「仕事などの関係で、基隆出身の若者の多くは台北に住んでいる。若い人で基隆に帰ってくる人は少ない。町はますます高齢化していく。これでは悪循環だ。私はこの建物(許梓桑古?)を見つけた時、基隆には実際は文化や歴史があると分かった。基隆の良さが分かるんです」
基隆を再発見していく営みが、町おこしにつながっていく。一方で、寂莫とした思いもよぎる。
台北近郊にある日本人の人気観光スポットを挙げてみると、にぎやかさと坂の町の風情が同居する九フェン(にんべんに分)や、山間を走る鉄路やランタンを揚げるアクティビティーが人気の平溪(ピンシ)があるが、どちらも、基隆の目の前をスルーするようにして到達する場所にある。

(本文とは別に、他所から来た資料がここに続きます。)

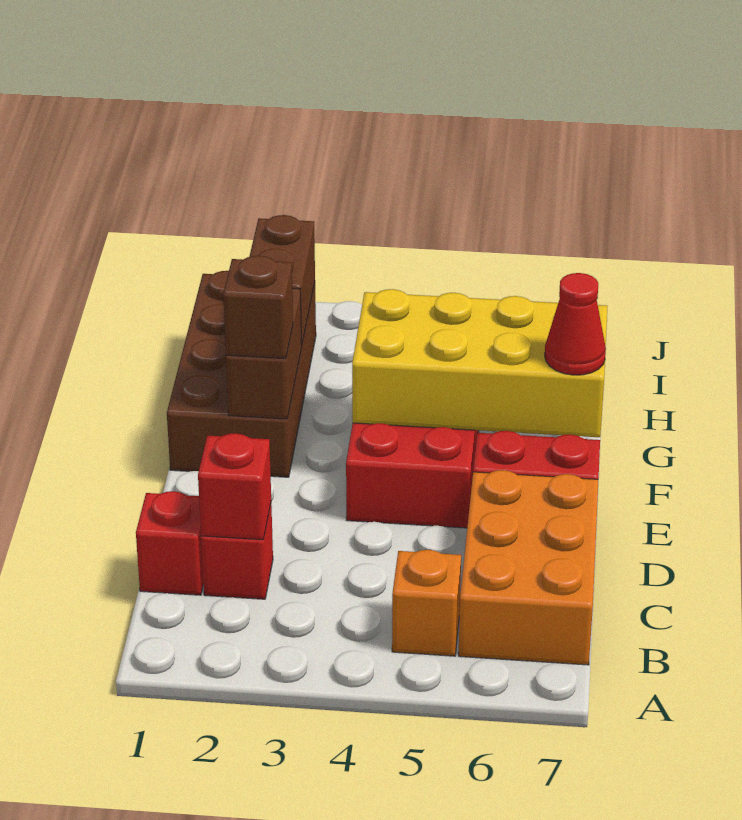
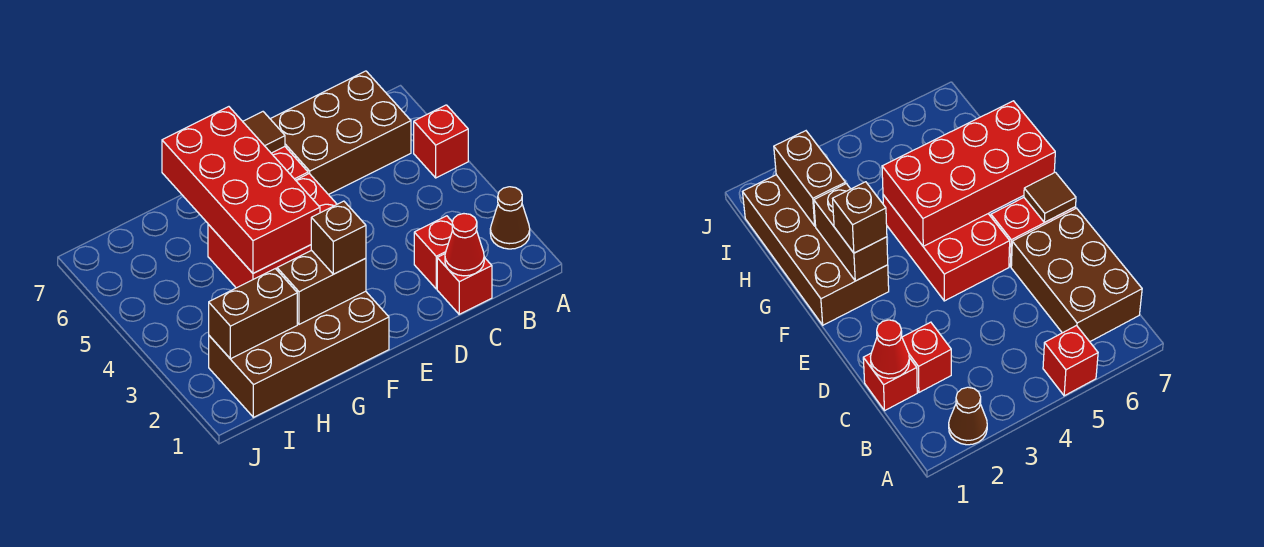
none -> brown cone A2 level 1
orange brick B5 level 1 -> none
orange brick B6:D7 level 1 -> brown brick B6:D7 level 1
red brick C2 level 2 -> red brick A5 level 1
none -> brown tile E7 level 2
yellow brick F4:G7 level 2 -> red brick F4:G7 level 2
red cone F7 level 3 -> red cone C1 level 2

「日本人は九フェンが大好き。みんな九フェンには行くが、基隆には来ない」
素通りされてしまう「置いてきぼり感」は、基隆に焦燥感を掻き立てるのか。
●ひまわり運動の影響も
張氏は、学生らが立法院(国会に相当)を占拠した2014年3月の「ひまわり運動」など台湾の社会運動にかかわった。その後は蔡英文(ツァイインウェン)総統のスピーチライターを経て、現在は来年予定される基隆市議会議員選挙への立候補の準備中だ。化被洞為主洞のメンバーは、ひまわり運動とは「関係がない」(侯さん)。ただ、田畠真弓・国立台北大学社会学系副教授(社会学)は、ひまわり運動が「学生たちが(社会問題に)関心を持つことになった大きなきっかけにはなっていると思う」とみており、ひまわり運動と無関係の若者たちが、基隆という地域にコミットしていこうとする姿が「ポストひまわり」とでも呼びたくなるような現象と絡めて語られるときが来ないとも限らない。
化被洞為主洞のメンバーはいずれも基隆出身ではない。前出の林さんは、だからこそとでもいうように胸を張る。
「私たち5人は基隆のことを知らなかった。だから、広い視野と探究心を持ってこの興味深い町と向かい合うことができる」
李徳郁(リダユ)さん(26)は「基隆の活力は弱っているが、今は基青陣が盛り上げようとしていて、少しずつ変わってきた」と話す。
そして、「防空壕を保存すれば、ひょっとすると、ほかの利用方法があるかもしれない。たとえば、博物館や観光名所。地方の発展にとってとてもいいこと」と侯さん。
そもそもは暗くてなんぼのスペース。若者たちはこの先、どうやって防空壕を“日の当たる”場所にしていくのか。梓桑巷防空洞はまぶしそうに目を細め、外の様子をじっとうかがっているのかもしれない。